An Inkling of the Future for Illustrators
It all starts with an idea – your idea! How many times have you wished you could sketch anywhere on any paper and then be able to transfer all that back on to your PC to tweak and twiddle with at your own leisure? We all love our moleskines and can not bear to be detached from them at any cost, yet the trouble of scanning those pages into a digital format seems a rather daunting task and transforms the carefree joy of sketching in to a monotonous repetitious chore. All great ideas originate in the mind and take shape on paper with the help of the mighty pen. We all wish the ideas in our heads that grow into sketches and scribbles in our notebooks, on paper napkins, etc. would go straight into the software that we use to weave our magic, but sadly the work is stuck on paper until we get to a desk and scan the image.
Enter the Inkling! This digital sketch pen allows you to sketch with a real ballpoint pen on any paper. While drawing, all strokes are recorded electronically and can then be imported as raster or vector artwork in to a preferred graphics application for further editing. So no need to scan and redraw your sketches and with just one button click one can record layers, in order to separate preparatory and final drawings which are even retained after import.
No learning curve or new tricks to tango with, just switch on the Inkling, attach the receiver to the paper and start sketching – in a sketchbook, on napkins, loose sheets of paper, anything! Yes, the Inkling doesn’t require dedicated paper with special coating or pattern. You would only need to attach the Inkling receiver to one edge and it will track the Inkling pen on any sheet up to A4 (21 x 29.7 cm or 8 x 11”) size.
Like a stylus but the Inkling will allow designers to begin work in the traditional manner, with a real pen on paper, rather than a graphics tablet staring at a computer screen, while also ousting the tedious step of scanning and vectorizing. Wacom claims that the Inkling will bridge the gap between traditional sketching and drawing digital solution with a combination of both. Like other electronic styluses, the Inkling consists of one stylus, which is sensitive to 1024 interchangeable pressure levels and also a receiver, to pinch and place at the top of a sheet or a notebook, which transcribes the movement in vector graphics, using ultrasound, and stores them in it’s internal memory. In addition to the power button, a second button is used to structure the various phases of design, which then will be divided into digital layers.

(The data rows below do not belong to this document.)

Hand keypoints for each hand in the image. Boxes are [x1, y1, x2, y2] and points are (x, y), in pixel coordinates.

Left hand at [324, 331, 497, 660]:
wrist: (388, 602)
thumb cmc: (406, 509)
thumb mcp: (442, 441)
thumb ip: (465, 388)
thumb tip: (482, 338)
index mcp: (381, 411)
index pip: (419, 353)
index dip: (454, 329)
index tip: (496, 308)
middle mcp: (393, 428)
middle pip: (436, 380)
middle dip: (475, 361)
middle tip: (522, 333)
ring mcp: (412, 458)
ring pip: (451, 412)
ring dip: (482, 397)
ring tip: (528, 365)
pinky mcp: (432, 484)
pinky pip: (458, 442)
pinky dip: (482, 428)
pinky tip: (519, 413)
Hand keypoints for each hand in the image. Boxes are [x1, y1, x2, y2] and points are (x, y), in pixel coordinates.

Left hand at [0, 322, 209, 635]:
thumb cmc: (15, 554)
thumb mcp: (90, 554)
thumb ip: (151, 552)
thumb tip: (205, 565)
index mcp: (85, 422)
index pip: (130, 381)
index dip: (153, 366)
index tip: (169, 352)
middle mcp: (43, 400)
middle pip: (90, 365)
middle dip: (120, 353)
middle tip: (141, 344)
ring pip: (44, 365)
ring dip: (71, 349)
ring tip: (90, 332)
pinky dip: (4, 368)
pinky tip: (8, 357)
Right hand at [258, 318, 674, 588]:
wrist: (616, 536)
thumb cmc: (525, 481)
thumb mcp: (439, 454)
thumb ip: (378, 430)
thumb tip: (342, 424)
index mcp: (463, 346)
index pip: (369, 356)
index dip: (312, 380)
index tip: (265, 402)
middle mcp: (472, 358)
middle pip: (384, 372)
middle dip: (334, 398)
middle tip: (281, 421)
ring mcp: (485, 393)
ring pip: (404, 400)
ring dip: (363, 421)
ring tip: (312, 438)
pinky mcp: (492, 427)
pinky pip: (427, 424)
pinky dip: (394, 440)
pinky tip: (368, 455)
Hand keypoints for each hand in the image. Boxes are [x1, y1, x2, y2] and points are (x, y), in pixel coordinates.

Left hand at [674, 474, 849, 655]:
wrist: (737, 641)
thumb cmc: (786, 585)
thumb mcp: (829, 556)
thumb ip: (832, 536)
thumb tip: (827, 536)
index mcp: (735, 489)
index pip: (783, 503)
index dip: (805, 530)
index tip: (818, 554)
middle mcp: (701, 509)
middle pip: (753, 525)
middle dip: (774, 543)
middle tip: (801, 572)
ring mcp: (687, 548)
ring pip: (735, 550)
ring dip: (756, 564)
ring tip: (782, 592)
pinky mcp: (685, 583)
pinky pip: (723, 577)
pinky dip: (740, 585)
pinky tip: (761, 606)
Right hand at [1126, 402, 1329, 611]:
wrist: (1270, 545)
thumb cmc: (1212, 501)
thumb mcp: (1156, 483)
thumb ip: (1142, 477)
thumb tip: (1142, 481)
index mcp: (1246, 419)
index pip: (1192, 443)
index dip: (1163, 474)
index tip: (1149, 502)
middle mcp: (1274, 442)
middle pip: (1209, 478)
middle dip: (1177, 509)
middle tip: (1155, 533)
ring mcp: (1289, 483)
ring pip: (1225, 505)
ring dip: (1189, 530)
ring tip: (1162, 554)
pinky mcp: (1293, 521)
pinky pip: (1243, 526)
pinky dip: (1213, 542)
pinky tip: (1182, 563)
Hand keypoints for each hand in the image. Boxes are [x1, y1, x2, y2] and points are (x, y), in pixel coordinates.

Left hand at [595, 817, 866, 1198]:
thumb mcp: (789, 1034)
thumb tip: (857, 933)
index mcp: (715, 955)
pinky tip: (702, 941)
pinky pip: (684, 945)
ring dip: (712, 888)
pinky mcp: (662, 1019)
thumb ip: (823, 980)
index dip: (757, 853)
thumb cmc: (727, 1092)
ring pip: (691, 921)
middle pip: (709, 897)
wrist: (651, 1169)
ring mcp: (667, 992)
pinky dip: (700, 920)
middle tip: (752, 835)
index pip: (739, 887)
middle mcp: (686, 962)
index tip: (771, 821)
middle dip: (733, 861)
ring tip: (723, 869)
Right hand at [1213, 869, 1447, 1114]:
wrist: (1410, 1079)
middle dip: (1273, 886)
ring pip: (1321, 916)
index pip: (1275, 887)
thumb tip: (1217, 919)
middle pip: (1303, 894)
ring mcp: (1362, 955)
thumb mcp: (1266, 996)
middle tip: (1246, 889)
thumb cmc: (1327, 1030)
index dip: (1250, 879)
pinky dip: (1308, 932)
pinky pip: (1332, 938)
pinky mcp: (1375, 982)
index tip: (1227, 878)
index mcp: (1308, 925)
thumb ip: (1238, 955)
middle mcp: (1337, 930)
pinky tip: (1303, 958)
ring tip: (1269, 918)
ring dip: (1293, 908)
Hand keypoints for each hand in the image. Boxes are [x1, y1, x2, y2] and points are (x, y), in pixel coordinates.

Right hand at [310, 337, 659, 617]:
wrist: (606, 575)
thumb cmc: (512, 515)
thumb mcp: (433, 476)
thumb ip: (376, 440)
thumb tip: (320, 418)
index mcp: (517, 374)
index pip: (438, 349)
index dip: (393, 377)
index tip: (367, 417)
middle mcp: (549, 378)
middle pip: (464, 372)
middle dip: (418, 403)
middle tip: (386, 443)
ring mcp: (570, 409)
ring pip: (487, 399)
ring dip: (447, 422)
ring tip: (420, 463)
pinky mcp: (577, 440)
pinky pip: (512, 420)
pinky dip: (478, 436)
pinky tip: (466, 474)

The unit then connects via USB to a computer to transfer your work to the Inkling Sketch Manager from where you can export to Adobe Illustrator, Adobe Photoshop and Autodesk Sketchbook Designer, or a plain vector file (PDF/SVG) or raster (PNG/JPEG). The receiver covers an area equivalent to an A4 page and provides an accuracy of ±2.5 mm. While this may be a relatively small area, I think it’s perfect as a handy and portable sketching tool that can be used just about everywhere. The battery lasts 8 hours and it takes 3 hours to charge.
Here’s to the simple joys of sketching with the dubious digital pleasures of editing and illustrating. Thanks to technology and it’s radical advances, we can stay true to our basic skills that define our art and enhance them with the digital tools that define our trade today.